When I joined a big corporation after coming to this country about 25 years ago, I was surprised to hear the following opinion from my manager, a very good administrator with an MBA degree from MIT: “A highly qualified professional is like an important piece of equipment. When you need it, you buy it. When you do not, you get rid of it. "
Several years ago, I attended a meeting where a high-ranking executive of a large company spoke about leadership in front of an audience of engineers and scientists. The speaker, whose background was in both business administration and engineering, argued that an engineer or a scientist simply cannot be a high-level leader in an engineering company and should not be even trained to become one. Furthermore, in-depth technical knowledge should be viewed as a burden, an obstacle that prevents an engineering professional from becoming a successful leader by developing a broad understanding and a clear vision of various administrative, financial, and psychological issues.
Such a viewpoint is widely held, especially in large corporations. But is it right? Is it not because of such a perception that the communication giant AT&T was brought by its leaders from its top position in the world just 20 years ago to its diminished fortunes today? Has the time of Edisons, Fords, Bells, and Marconis gone forever? Could an engineer or an applied scientist make a successful entrepreneur? What skills would one need?
We live in a world that needs creative leadership, and the necessity for effective scientific and technological entrepreneurship is increasing. Rapid technological change and the emerging global marketplace provide challenges for engineers and businessmen. Understanding how to recognize and evaluate market opportunities has become crucial in the new environment.
A technological professional with entrepreneurial skills has a better chance than a business administrator of moving innovations from research into manufacturing and the marketplace. The professional qualifications of an engineer are not an obstacle, but an important prerequisite for making a business successful. But, of course, it is the engineer's entrepreneurial abilities and business-oriented actions that will make the business successful. These same abilities and actions will make the engineer a valued enabler of society's wealth creation, and not a commodity in the global marketplace.
An engineering entrepreneur should be able to deal with uncertainty and ambiguity; be flexible; “mind someone else's business" in addition to his own; understand and be able to speak the language of other professionals and other entrepreneurs, not necessarily just that of his or her own engineering or business domain; possess effective lateral (functional) thinking and vertical (in-depth) thinking, as well as a team player's attitude; be able to be both a convincing “speaker" and an attentive “listener"; be able to understand, explain, and persuade, and possess courage to take on reasonable risks and responsibilities as a leader.
In addition, an engineering entrepreneur should be a good psychologist and a people-oriented person; have a creative and an inquisitive mind; be internationally conscious; be knowledgeable in foreign languages and cultures; be able to think on the international level and in international terms; exhibit interest in, and possess good knowledge of, foreign values, attitudes, and customs. Communication skills, both oral and written, are important, and computer skills are vital. Such skills have become ingrained into the modern culture, and are no longer only an element of education.
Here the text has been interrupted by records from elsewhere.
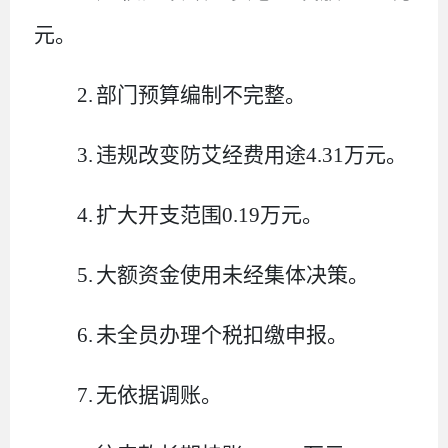
元
。
2.
部门预算编制不完整
。
3.
违规改变防艾经费用途
4.31
万元
。
4.
扩大开支范围
0.19
万元
。
5.
大额资金使用未经集体决策
。
6.
未全员办理个税扣缴申报
。
7.
无依据调账
。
Since most American companies conduct a large share of their manufacturing and sales operations overseas, an engineering entrepreneur should understand the economics and financial aspects of an engineering effort (for example, how to make a product offshore, decide on best buy-vs. -develop strategies, and so on); be goal-oriented, aggressive, highly motivated, and be a creative performer; possess strong analytical and planning skills, as well as negotiating skills.
A thorough understanding of the state-of-the-art in many related areas of engineering is critical, as is a vision for the most promising directions in the development of applied science and engineering. An engineering entrepreneur should be able to work well in dynamic and rapidly changing environments, under pressure and in short time frames; possess an ability to work effectively across multiple organizations, boards, companies, and departments, and with specialists of different disciplines and fields, and with people of different mentalities, origins, and cultural backgrounds; be willing to learn new things and be receptive to, and have a quick grasp of, new approaches and ideas.
An engineer can and should possess business skills and become a good entrepreneur-that is, guide the business side, as well as the technological side, of a successful enterprise.